Contributing to the Materialize Operator Helm Chart

Versioning

For every change, increment the version contained in Chart.yaml. The version should follow the SEMVER versioning pattern.

  • For changes that do not affect backward compatibility, increment the PATCH or MINOR version (e.g., 1.1.3 -> 1.1.4).
  • For changes that affect backward compatibility, increment the MAJOR version (e.g., 1.1.3 -> 2.0.0).

Examples of changes that affect backward compatibility include:

  • Major version releases of Materialize.
  • Breaking changes to the Materialize chart templates.

Chart Documentation

We use helm-docs to automatically generate and update the README for our Helm chart. After making any changes to the chart or its values, please run:

helm-docs

This command updates the README.md file based on the chart's values.yaml file and the README.md.gotmpl template.

Make sure you have helm-docs installed. You can install it by following the instructions here.

If you want to ignore a specific section in the values.yaml file, you can add the # @ignored tag to the section you want to ignore.

Linting

Before submitting a pull request, lint your changes using the helm lint command:

helm lint .

This will check your chart for potential issues or errors.

Unit Testing

We use the helm-unittest plugin for unit testing our Helm chart. This helps ensure that our chart templates are rendering correctly and that changes don't introduce unexpected issues.

Setting Up helm-unittest

If you haven't already installed the helm-unittest plugin, you can do so with the following command:

helm plugin install https://github.com/quintush/helm-unittest

Running Unit Tests

To run the unit tests, use the following command from the root of the chart directory:

helm unittest .

This will run all test files located in the tests/ directory.

Writing Unit Tests

Unit tests are written in YAML and should be placed in the tests/ directory.
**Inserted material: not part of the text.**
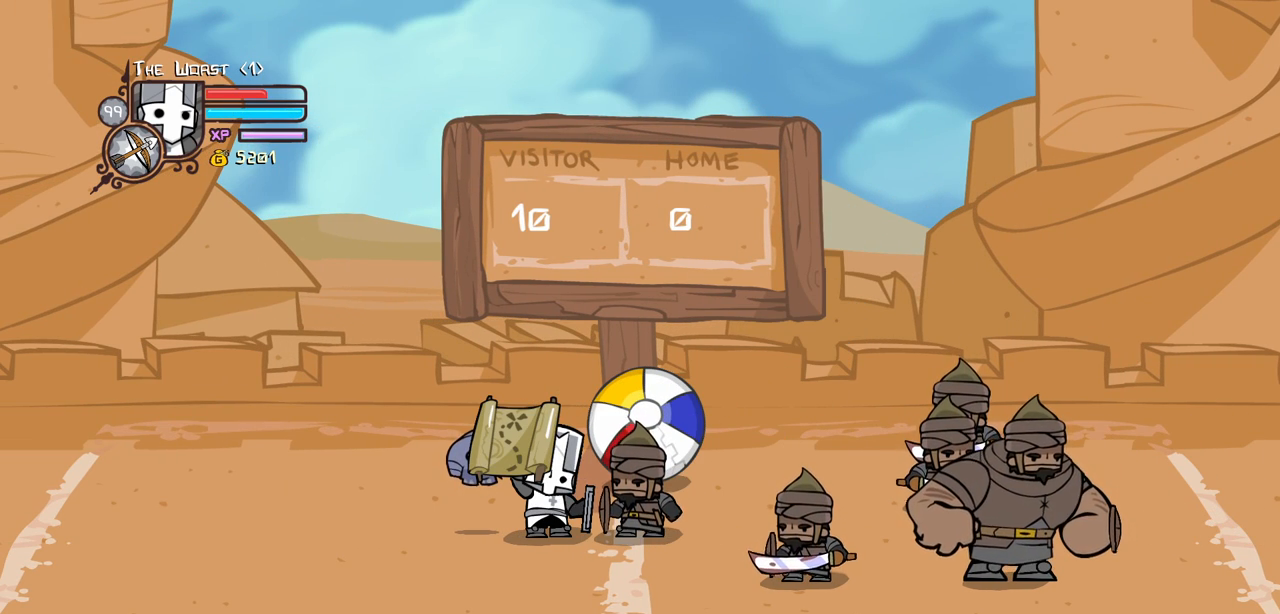
{"keys": [], "events": []}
Each test file should focus on a specific template or set of related templates.

Here's a basic structure for a test file:

suite: test <template-name>
templates:
  - <template-name>.yaml
tests:
  - it: should <do something>
    set:
      <value-to-set>: <value>
    asserts:
      - <assertion>

For more detailed information on writing tests, refer to the helm-unittest documentation.

Continuous Integration

TODO: Implement CI pipeline for running unit tests and linting.